Former provincial court judge Bill Marantz wrote the opinion piece which includes repeated use of the outdated term ‘Indian’.
It also accuses First Nations chiefs of not addressing social issues.
"The so-called leaders of the aboriginal community are too busy feathering their own headdresses to worry about trivialities like chronic unemployment, poverty, illness, alcoholism, and crime,” reads the editorial.
"As a chief, I'd like to let him know that I'm working more than full-time. 24/7,” said Chief Bear who questions why the paper chose to run such an inflammatory editorial to begin with.
"I allow my writers, particularly this writer, who is very provocative, a great deal of leeway,” said Bernie Bellan, the paper’s publisher.
In the editorial, Marantz takes aim at the Truth and Reconciliation Commission, which he calls a waste of time, and he does so with particularly charged terms.
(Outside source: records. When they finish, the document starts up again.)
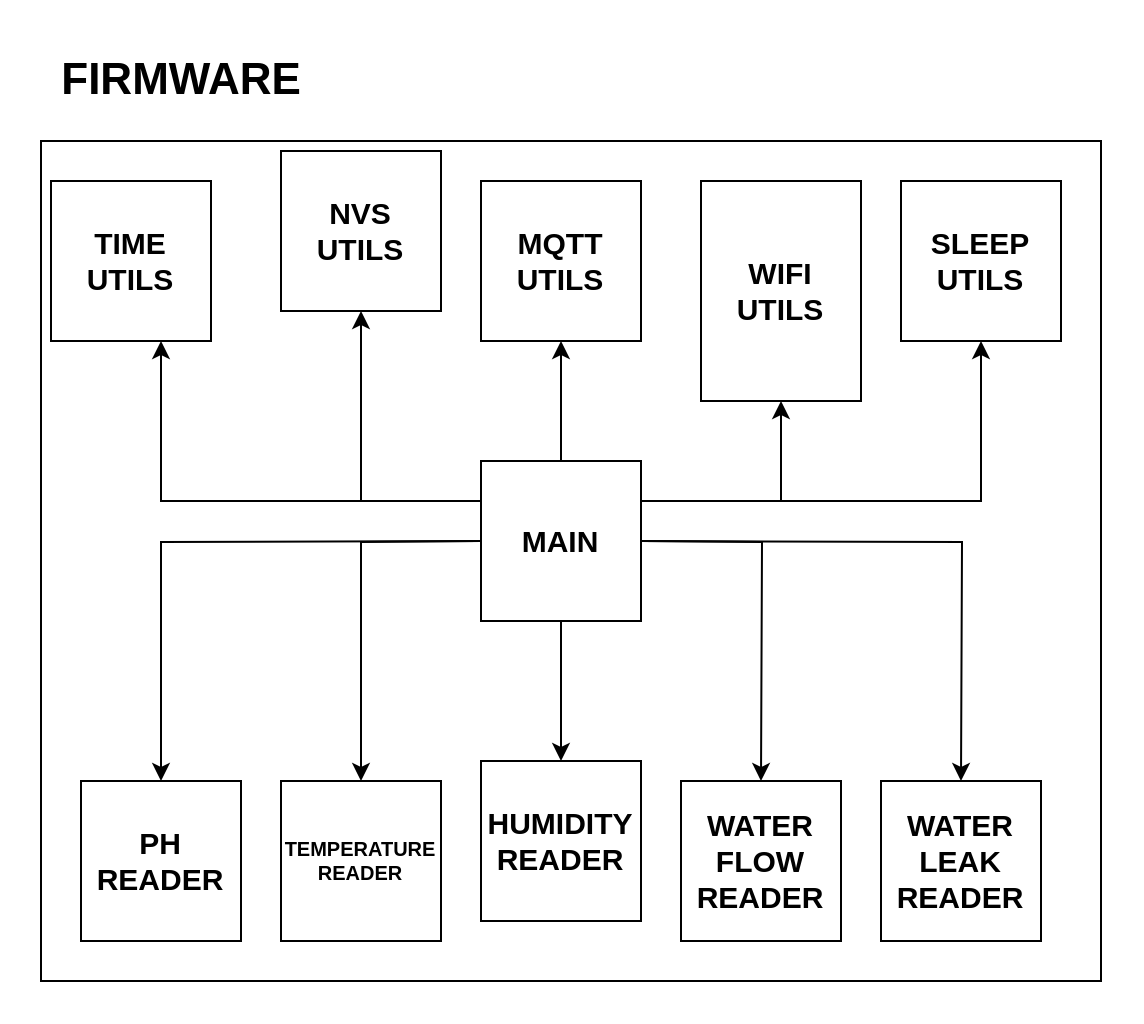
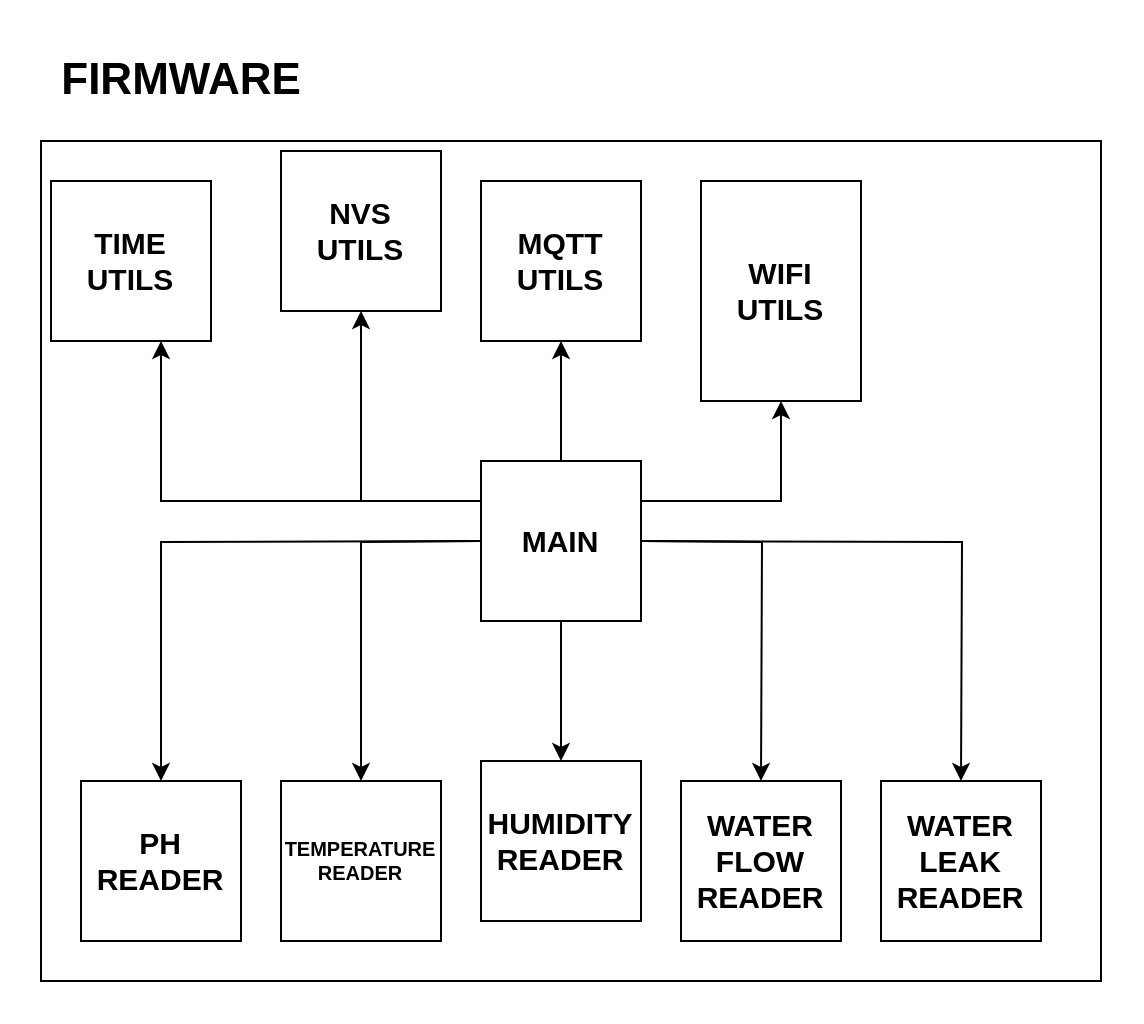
  <mxCell id="0" />
  <mxCell id="1" parent="0" />
  <mxCell id="2" value="" style="rounded=0;whiteSpace=wrap;html=1;fontStyle=1;fontSize=15;" parent="1" vertex="1"><mxGeometry x="20" y="70" width="530" height="420" as="geometry" /></mxCell>
  <mxCell id="3" value="FIRMWARE" style="text;html=1;align=center;verticalAlign=middle;resizable=0;points=[];autosize=1;strokeColor=none;fillColor=none;fontStyle=1;fontSize=22;" parent="1" vertex="1"><mxGeometry x="20" y="20" width="140" height="40" as="geometry" /></mxCell>
  <mxCell id="4" style="edgeStyle=orthogonalEdgeStyle;rounded=0;orthogonalLoop=1;jettySize=auto;html=1;fontStyle=1;fontSize=15;" parent="1" edge="1"><mxGeometry relative="1" as="geometry"><mxPoint x="320" y="270" as="sourcePoint" /><mxPoint x="380" y="390" as="targetPoint" /></mxGeometry></mxCell>
  <mxCell id="5" style="edgeStyle=orthogonalEdgeStyle;rounded=0;orthogonalLoop=1;jettySize=auto;html=1;fontStyle=1;fontSize=15;" parent="1" edge="1"><mxGeometry relative="1" as="geometry"><mxPoint x="320" y="270" as="sourcePoint" /><mxPoint x="480" y="390" as="targetPoint" /></mxGeometry></mxCell>
  <mxCell id="6" value="MQTT&lt;br style=&quot;font-size: 15px;&quot;&gt;UTILS" style="whiteSpace=wrap;html=1;aspect=fixed;fontStyle=1;fontSize=15;" parent="1" vertex="1"><mxGeometry x="240" y="90" width="80" height="80" as="geometry" /></mxCell>
  <mxCell id="7" style="edgeStyle=orthogonalEdgeStyle;rounded=0;orthogonalLoop=1;jettySize=auto;html=1;" parent="1" source="13" target="6" edge="1"><mxGeometry relative="1" as="geometry" /></mxCell>
  <mxCell id="8" style="edgeStyle=orthogonalEdgeStyle;rounded=0;orthogonalLoop=1;jettySize=auto;html=1;" parent="1" source="13" target="15" edge="1"><mxGeometry relative="1" as="geometry" /></mxCell>
  <mxCell id="9" style="edgeStyle=orthogonalEdgeStyle;rounded=0;orthogonalLoop=1;jettySize=auto;html=1;" parent="1" source="13" target="22" edge="1"><mxGeometry relative="1" as="geometry"><Array as="points"><mxPoint x="80" y="250" /></Array></mxGeometry></mxCell>
  <mxCell id="10" style="edgeStyle=orthogonalEdgeStyle;rounded=0;orthogonalLoop=1;jettySize=auto;html=1;" parent="1" source="13" target="24" edge="1"><mxGeometry relative="1" as="geometry"><Array as="points"><mxPoint x="180" y="250" /></Array></mxGeometry></mxCell>
  <mxCell id="11" style="edgeStyle=orthogonalEdgeStyle;rounded=0;orthogonalLoop=1;jettySize=auto;html=1;" parent="1" source="13" target="21" edge="1"><mxGeometry relative="1" as="geometry"><Array as="points"><mxPoint x="390" y="250" /></Array></mxGeometry></mxCell>
- <mxCell id="12" style="edgeStyle=orthogonalEdgeStyle;rounded=0;orthogonalLoop=1;jettySize=auto;html=1;" parent="1" source="13" target="23" edge="1"><mxGeometry relative="1" as="geometry"><Array as="points"><mxPoint x="490" y="250" /></Array></mxGeometry></mxCell>
  <mxCell id="13" value="MAIN" style="whiteSpace=wrap;html=1;aspect=fixed;fontStyle=1;fontSize=15;" parent="1" vertex="1"><mxGeometry x="240" y="230" width="80" height="80" as="geometry" /></mxCell>
  <mxCell id="14" value="WATER&lt;br style=&quot;font-size: 15px;&quot;&gt;LEAK&lt;br style=&quot;font-size: 15px;&quot;&gt;READER" style="whiteSpace=wrap;html=1;aspect=fixed;fontStyle=1;fontSize=15;" parent="1" vertex="1"><mxGeometry x="440" y="390" width="80" height="80" as="geometry" /></mxCell>
  <mxCell id="15" value="HUMIDITY&lt;br style=&quot;font-size: 15px;&quot;&gt;READER" style="whiteSpace=wrap;html=1;aspect=fixed;fontStyle=1;fontSize=15;" parent="1" vertex="1"><mxGeometry x="240" y="380" width="80" height="80" as="geometry" /></mxCell>
  <mxCell id="16" value="WATER&lt;br style=&quot;font-size: 15px;&quot;&gt;FLOW&lt;br style=&quot;font-size: 15px;&quot;&gt;READER" style="whiteSpace=wrap;html=1;aspect=fixed;fontStyle=1;fontSize=15;" parent="1" vertex="1"><mxGeometry x="340" y="390" width="80" height="80" as="geometry" /></mxCell>
  <mxCell id="17" value="TEMPERATURE&lt;br style=&quot;font-size: 10px;&quot;&gt;READER" style="whiteSpace=wrap;html=1;aspect=fixed;fontSize=10;fontStyle=1" parent="1" vertex="1"><mxGeometry x="140" y="390" width="80" height="80" as="geometry" /></mxCell>
  <mxCell id="18" value="PH&lt;br style=&quot;font-size: 15px;&quot;&gt;READER" style="whiteSpace=wrap;html=1;aspect=fixed;fontStyle=1;fontSize=15;" parent="1" vertex="1"><mxGeometry x="40" y="390" width="80" height="80" as="geometry" /></mxCell>
  <mxCell id="19" value="" style="edgeStyle=orthogonalEdgeStyle;rounded=0;orthogonalLoop=1;jettySize=auto;html=1;fontStyle=1;fontSize=15;" parent="1" target="17" edge="1"><mxGeometry relative="1" as="geometry"><mxPoint x="240" y="270" as="sourcePoint" /></mxGeometry></mxCell>
  <mxCell id="20" value="" style="edgeStyle=orthogonalEdgeStyle;rounded=0;orthogonalLoop=1;jettySize=auto;html=1;fontStyle=1;fontSize=15;" parent="1" target="18" edge="1"><mxGeometry relative="1" as="geometry"><mxPoint x="240" y="270" as="sourcePoint" /></mxGeometry></mxCell>
  <mxCell id="21" value="WIFI&lt;br&gt;UTILS" style="whiteSpace=wrap;html=1;aspect=fixed;fontStyle=1;fontSize=15;" parent="1" vertex="1"><mxGeometry x="350" y="90" width="80" height="110" as="geometry" /></mxCell>
  <mxCell id="22" value="TIME&lt;br&gt;UTILS" style="whiteSpace=wrap;html=1;aspect=fixed;fontStyle=1;fontSize=15;" parent="1" vertex="1"><mxGeometry x="25" y="90" width="80" height="80" as="geometry" /></mxCell>
- <mxCell id="23" value="SLEEP&lt;br&gt;UTILS" style="whiteSpace=wrap;html=1;aspect=fixed;fontStyle=1;fontSize=15;" parent="1" vertex="1"><mxGeometry x="450" y="90" width="80" height="80" as="geometry" /></mxCell>
  <mxCell id="24" value="NVS&lt;br style=&quot;font-size: 15px;&quot;&gt;UTILS" style="whiteSpace=wrap;html=1;aspect=fixed;fontStyle=1;fontSize=15;" parent="1" vertex="1"><mxGeometry x="140" y="75" width="80" height="80" as="geometry" /></mxCell>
"Any "Canadian" (Indian code for "paleface") who is unaware of the abuses of the Residential School System, at this stage of the game, just hasn't been paying attention for the last 50 years,” it reads.
Marantz makes no apologies for his use of the outdated term ‘Indian’.
"It's not accurate, they're not Indians, it was a mistake when they first used it but everybody knows it now and everybody uses it,” says Marantz. “And there's a hundred first nations and they have all kinds of different names and everything else."
Bellan says he regrets publishing the editorial without making changes first.
"I have been contacted by people within the Jewish community and in the aboriginal community expressing quite a bit of disappointment and more than that about this article,” said Bellan. “So I will be addressing that myself in the next issue."
Bellan has also offered an indigenous scholar the opportunity to write the editorial for the next edition of the paper.
The Jewish Post and News is partially funded by the federal government through the Canada Periodicals Fund.